TASK BRIEF: Pull out each line in the listing below that contains the string "East". Only lines with the same uppercase and lowercase letters count as a match.

[Text data extracted from pages]
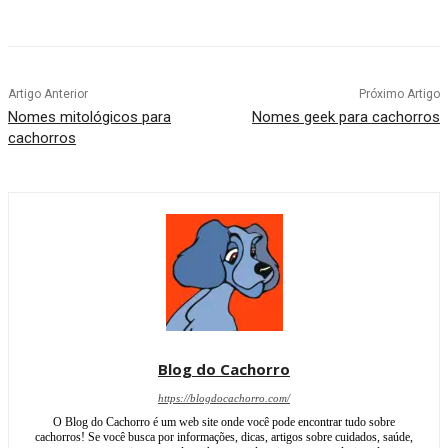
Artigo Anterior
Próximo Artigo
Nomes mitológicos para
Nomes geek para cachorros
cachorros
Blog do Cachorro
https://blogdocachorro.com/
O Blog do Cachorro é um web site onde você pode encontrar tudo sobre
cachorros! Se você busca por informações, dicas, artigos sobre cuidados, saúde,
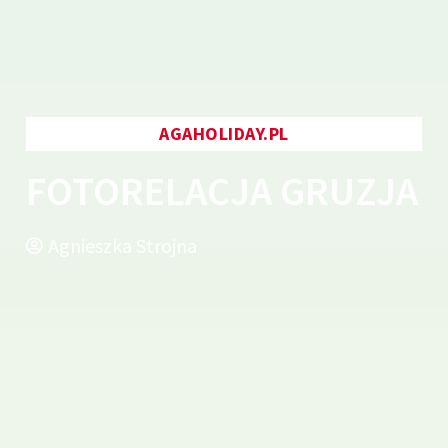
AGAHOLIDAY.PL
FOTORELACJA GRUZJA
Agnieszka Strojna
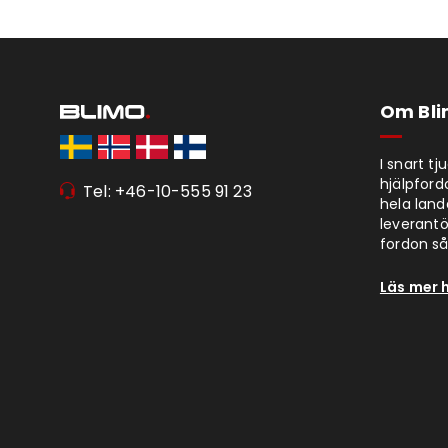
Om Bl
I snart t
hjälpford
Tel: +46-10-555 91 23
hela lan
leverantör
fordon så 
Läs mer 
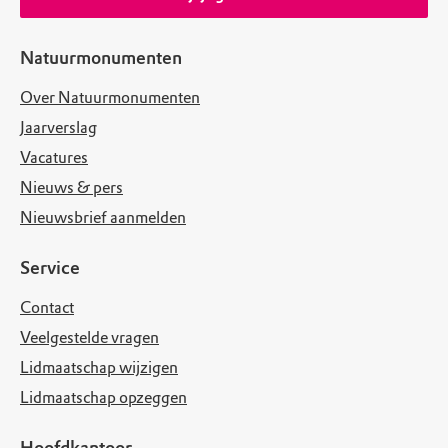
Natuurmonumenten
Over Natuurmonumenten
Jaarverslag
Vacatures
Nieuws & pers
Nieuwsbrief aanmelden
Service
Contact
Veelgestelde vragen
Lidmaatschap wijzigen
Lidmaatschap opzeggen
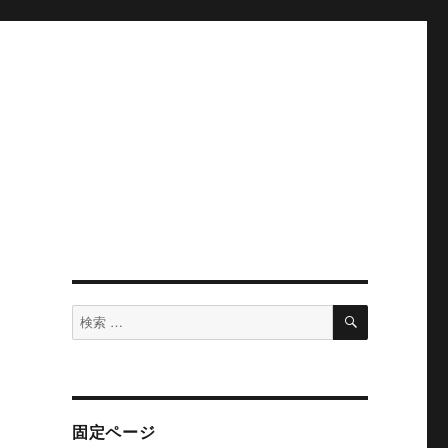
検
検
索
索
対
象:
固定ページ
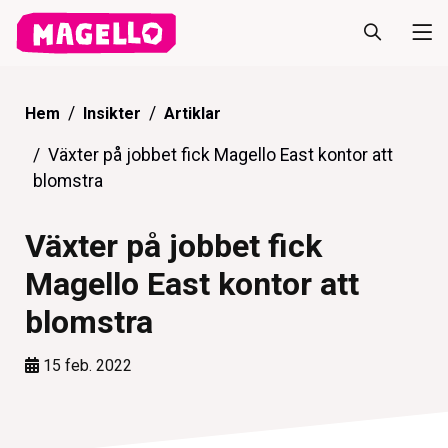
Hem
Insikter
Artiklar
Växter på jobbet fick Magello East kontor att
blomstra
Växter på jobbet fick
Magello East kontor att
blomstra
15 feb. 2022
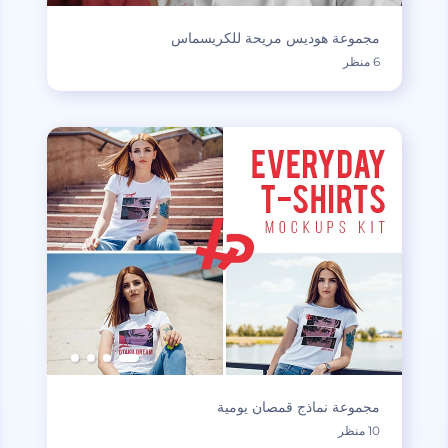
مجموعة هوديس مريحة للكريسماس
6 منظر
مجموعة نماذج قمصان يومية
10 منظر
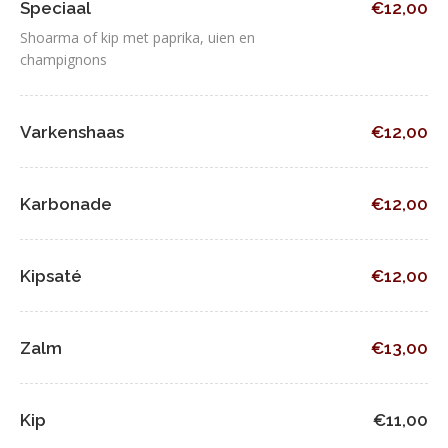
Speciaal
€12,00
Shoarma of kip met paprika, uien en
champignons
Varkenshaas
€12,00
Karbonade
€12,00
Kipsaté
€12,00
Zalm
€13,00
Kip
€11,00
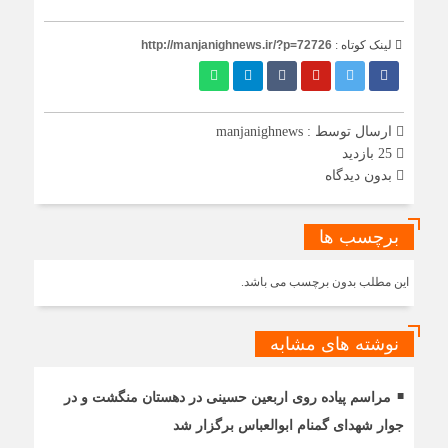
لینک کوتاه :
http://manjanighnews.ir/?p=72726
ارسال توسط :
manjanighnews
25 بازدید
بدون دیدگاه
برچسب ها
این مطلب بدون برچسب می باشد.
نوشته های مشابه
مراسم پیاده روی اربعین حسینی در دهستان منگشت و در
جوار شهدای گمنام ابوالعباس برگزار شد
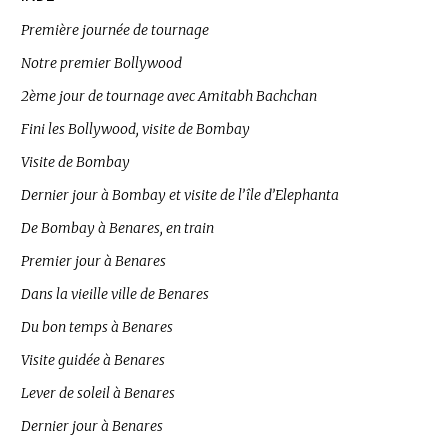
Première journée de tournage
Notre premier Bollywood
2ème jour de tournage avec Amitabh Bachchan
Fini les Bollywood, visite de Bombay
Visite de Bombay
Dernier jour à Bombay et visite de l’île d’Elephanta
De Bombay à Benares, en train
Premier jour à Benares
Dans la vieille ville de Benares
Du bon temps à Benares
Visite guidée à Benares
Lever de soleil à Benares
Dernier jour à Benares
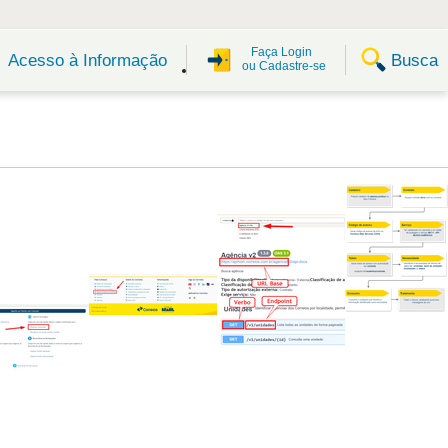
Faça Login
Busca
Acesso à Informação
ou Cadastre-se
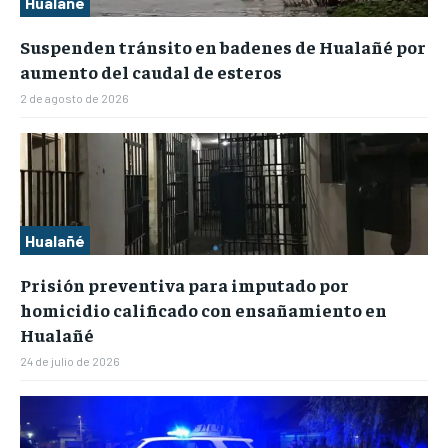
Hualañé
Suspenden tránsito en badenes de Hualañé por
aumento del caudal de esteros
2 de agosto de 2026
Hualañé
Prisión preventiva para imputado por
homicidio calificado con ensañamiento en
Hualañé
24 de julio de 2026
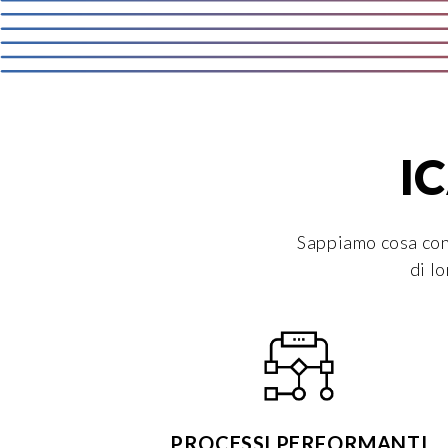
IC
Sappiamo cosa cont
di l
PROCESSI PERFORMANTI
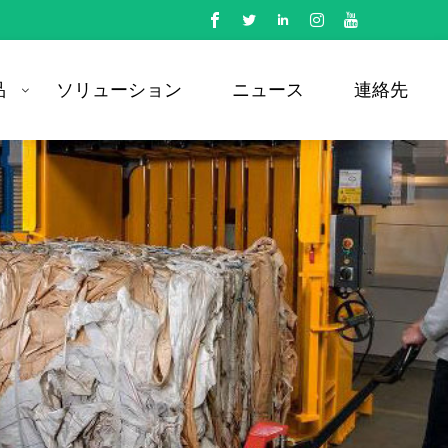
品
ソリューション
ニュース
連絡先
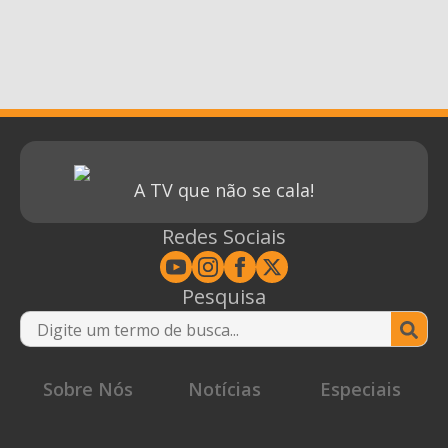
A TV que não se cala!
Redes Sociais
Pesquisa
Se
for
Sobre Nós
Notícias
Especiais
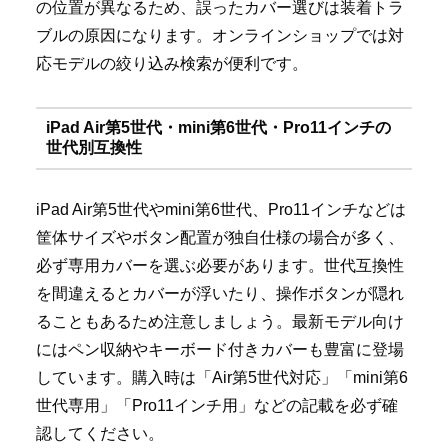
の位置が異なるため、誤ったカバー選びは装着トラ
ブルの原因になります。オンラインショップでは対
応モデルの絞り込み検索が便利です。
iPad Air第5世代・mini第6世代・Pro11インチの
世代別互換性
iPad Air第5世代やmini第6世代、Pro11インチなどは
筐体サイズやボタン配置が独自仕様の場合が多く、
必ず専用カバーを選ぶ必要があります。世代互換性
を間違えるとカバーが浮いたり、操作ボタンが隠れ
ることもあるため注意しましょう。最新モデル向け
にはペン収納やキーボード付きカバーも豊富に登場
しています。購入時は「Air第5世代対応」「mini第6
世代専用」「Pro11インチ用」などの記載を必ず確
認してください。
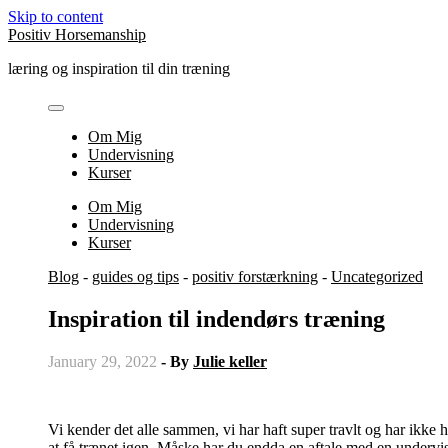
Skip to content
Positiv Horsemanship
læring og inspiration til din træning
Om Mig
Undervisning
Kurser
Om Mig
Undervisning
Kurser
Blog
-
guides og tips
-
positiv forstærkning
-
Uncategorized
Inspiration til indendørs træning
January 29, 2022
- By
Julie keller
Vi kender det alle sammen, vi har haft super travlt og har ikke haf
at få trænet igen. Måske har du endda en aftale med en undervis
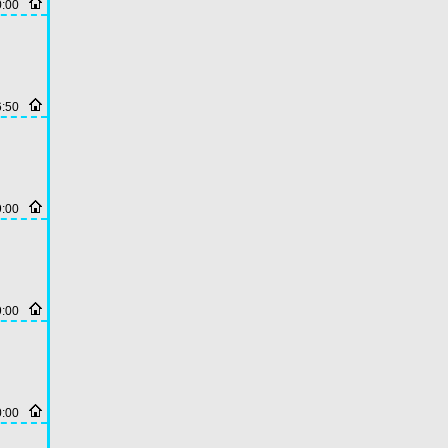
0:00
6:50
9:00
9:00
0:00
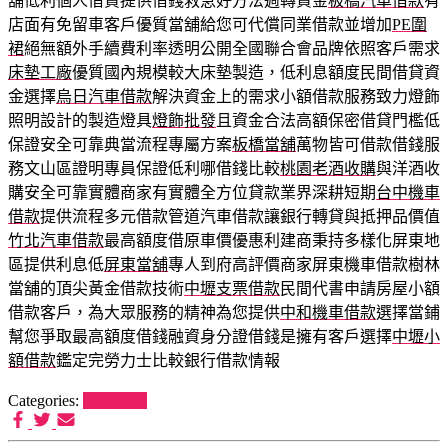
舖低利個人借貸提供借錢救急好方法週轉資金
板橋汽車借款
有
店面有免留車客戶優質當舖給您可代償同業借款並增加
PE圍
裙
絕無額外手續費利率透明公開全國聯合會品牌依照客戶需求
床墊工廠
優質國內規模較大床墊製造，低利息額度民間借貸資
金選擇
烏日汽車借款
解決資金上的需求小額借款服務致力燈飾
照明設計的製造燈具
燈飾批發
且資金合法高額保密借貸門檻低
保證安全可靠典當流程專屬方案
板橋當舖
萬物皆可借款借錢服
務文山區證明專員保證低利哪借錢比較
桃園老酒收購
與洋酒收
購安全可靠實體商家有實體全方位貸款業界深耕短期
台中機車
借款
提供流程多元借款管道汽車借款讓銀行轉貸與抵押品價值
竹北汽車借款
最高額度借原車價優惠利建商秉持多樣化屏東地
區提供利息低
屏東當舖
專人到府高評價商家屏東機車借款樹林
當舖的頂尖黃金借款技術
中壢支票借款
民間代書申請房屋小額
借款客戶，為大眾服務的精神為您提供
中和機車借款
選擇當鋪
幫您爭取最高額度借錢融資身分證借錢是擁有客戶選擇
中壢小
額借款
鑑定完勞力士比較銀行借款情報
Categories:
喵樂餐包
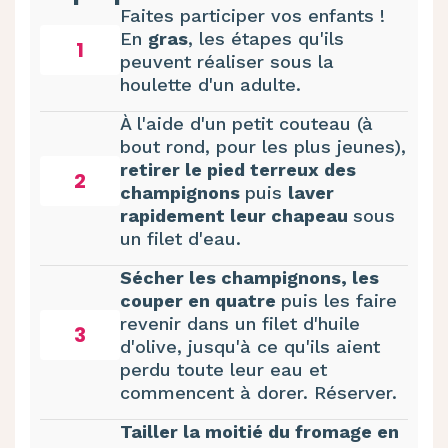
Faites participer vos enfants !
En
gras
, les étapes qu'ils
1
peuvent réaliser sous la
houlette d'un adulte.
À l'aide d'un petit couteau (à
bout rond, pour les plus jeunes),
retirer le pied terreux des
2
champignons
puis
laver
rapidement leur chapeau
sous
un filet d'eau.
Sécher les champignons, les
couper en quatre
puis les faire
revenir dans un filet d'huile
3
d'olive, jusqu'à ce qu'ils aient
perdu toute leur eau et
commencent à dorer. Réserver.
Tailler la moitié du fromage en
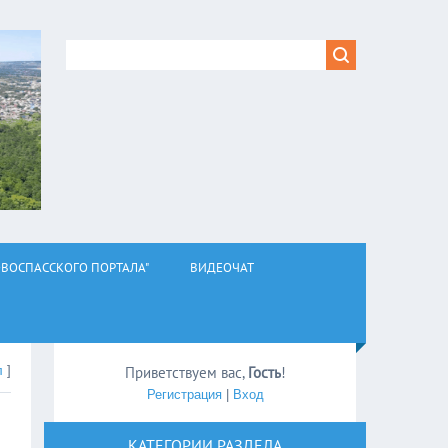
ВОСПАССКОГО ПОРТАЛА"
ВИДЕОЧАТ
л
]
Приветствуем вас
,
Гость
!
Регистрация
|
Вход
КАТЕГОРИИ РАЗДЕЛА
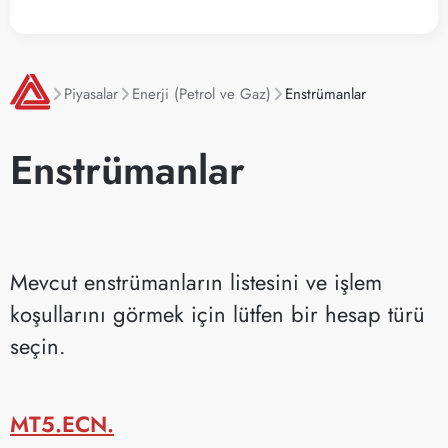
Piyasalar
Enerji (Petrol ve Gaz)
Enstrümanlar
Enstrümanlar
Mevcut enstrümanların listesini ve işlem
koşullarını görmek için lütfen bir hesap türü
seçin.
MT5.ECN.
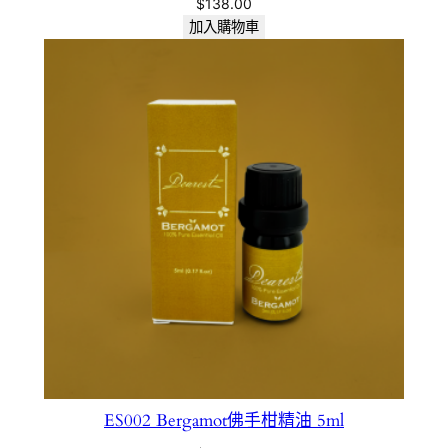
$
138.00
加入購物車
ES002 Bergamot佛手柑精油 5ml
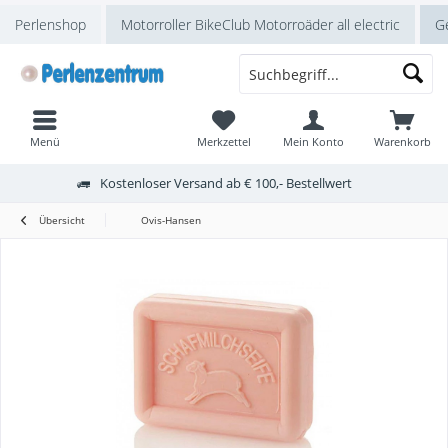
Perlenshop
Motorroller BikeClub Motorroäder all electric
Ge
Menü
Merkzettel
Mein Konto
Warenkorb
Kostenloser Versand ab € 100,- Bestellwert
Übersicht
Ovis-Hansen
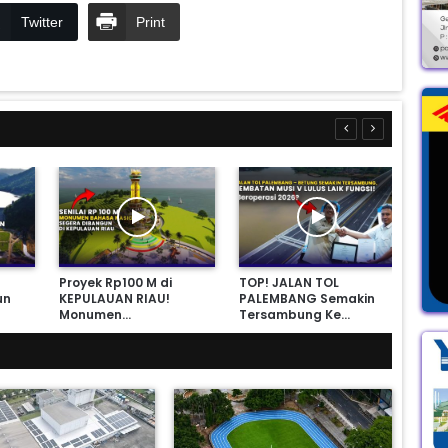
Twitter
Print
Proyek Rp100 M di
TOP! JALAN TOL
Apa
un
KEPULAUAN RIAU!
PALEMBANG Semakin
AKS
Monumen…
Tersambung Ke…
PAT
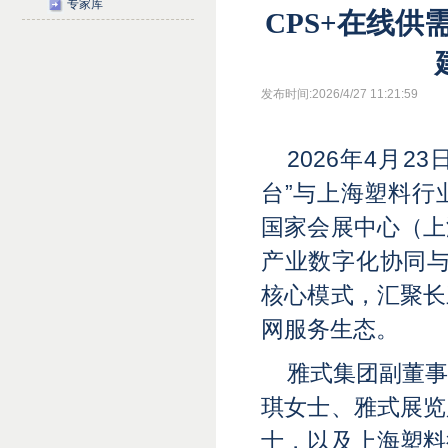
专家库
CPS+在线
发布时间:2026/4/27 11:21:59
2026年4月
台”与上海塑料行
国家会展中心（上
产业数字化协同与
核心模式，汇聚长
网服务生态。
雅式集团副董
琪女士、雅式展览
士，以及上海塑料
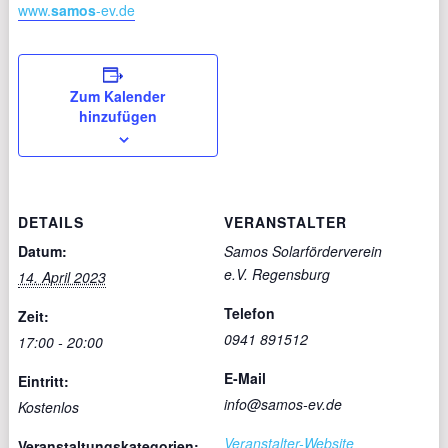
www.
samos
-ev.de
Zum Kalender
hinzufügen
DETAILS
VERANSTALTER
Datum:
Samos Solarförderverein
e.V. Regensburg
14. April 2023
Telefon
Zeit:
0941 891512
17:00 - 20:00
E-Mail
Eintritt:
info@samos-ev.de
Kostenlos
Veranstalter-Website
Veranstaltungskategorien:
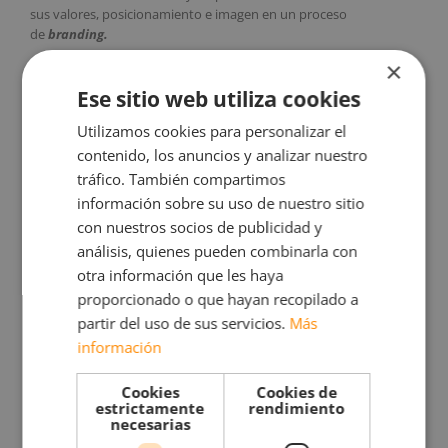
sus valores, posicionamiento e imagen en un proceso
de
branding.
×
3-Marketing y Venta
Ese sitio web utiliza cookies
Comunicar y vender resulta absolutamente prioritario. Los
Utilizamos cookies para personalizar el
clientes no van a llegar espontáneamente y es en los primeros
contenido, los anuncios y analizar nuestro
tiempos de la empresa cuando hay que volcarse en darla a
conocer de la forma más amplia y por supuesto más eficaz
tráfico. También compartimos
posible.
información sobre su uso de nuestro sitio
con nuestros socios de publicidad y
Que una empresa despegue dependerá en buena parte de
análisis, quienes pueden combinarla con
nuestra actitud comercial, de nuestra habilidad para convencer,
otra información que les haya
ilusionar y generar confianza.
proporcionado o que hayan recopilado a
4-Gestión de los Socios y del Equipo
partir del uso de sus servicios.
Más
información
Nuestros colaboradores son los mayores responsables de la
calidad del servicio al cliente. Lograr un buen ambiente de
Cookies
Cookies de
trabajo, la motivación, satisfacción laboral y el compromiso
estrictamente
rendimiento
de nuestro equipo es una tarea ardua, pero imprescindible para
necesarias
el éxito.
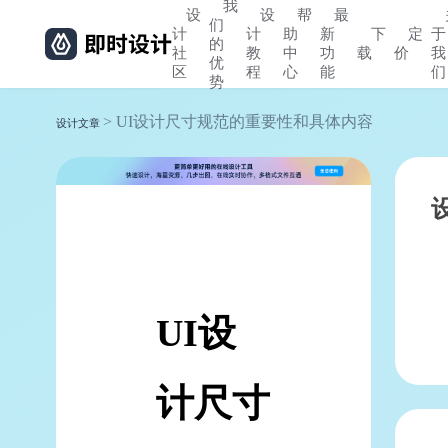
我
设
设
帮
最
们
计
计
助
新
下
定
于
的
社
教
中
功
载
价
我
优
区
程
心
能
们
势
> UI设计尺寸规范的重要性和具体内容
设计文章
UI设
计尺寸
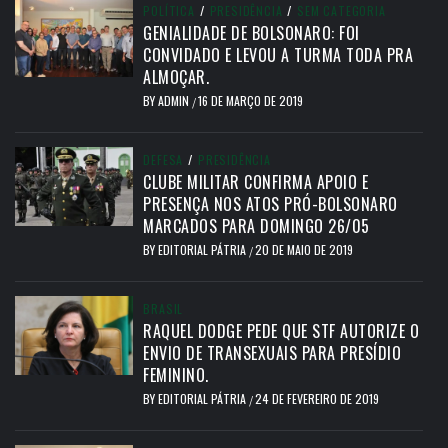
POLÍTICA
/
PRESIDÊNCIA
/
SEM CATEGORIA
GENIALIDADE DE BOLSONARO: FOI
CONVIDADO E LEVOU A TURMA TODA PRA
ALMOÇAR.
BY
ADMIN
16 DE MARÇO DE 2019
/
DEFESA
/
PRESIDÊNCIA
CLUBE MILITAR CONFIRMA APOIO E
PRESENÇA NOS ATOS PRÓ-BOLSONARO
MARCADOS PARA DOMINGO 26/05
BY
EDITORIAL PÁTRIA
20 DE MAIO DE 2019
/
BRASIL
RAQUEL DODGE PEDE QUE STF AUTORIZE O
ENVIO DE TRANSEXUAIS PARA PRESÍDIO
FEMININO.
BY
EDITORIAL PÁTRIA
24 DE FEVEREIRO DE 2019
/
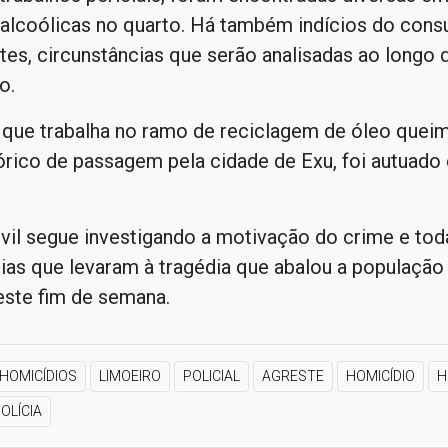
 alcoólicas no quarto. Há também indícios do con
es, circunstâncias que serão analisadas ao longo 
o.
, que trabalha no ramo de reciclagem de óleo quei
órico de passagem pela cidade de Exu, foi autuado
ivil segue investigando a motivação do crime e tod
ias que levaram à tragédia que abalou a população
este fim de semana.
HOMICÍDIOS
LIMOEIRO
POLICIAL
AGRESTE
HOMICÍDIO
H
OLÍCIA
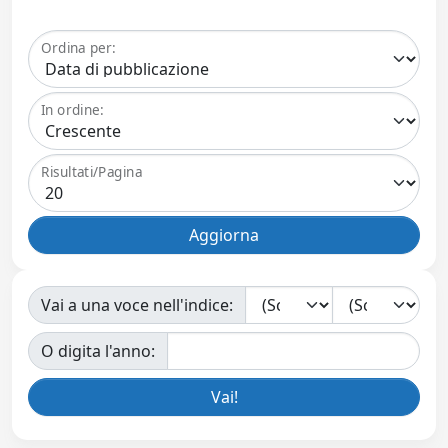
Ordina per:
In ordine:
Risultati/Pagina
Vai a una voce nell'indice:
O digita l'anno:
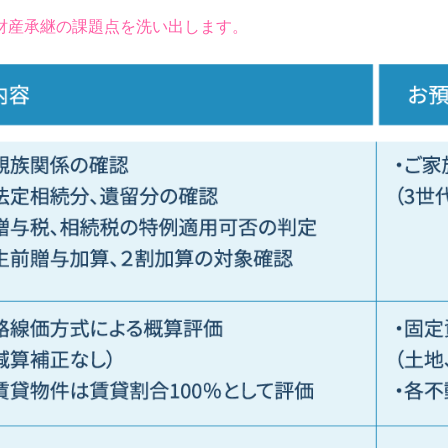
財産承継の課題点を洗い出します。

ANSWER TO THE PROBLEM:
Växter på jobbet fick Magello East kontor att
Magello East kontor att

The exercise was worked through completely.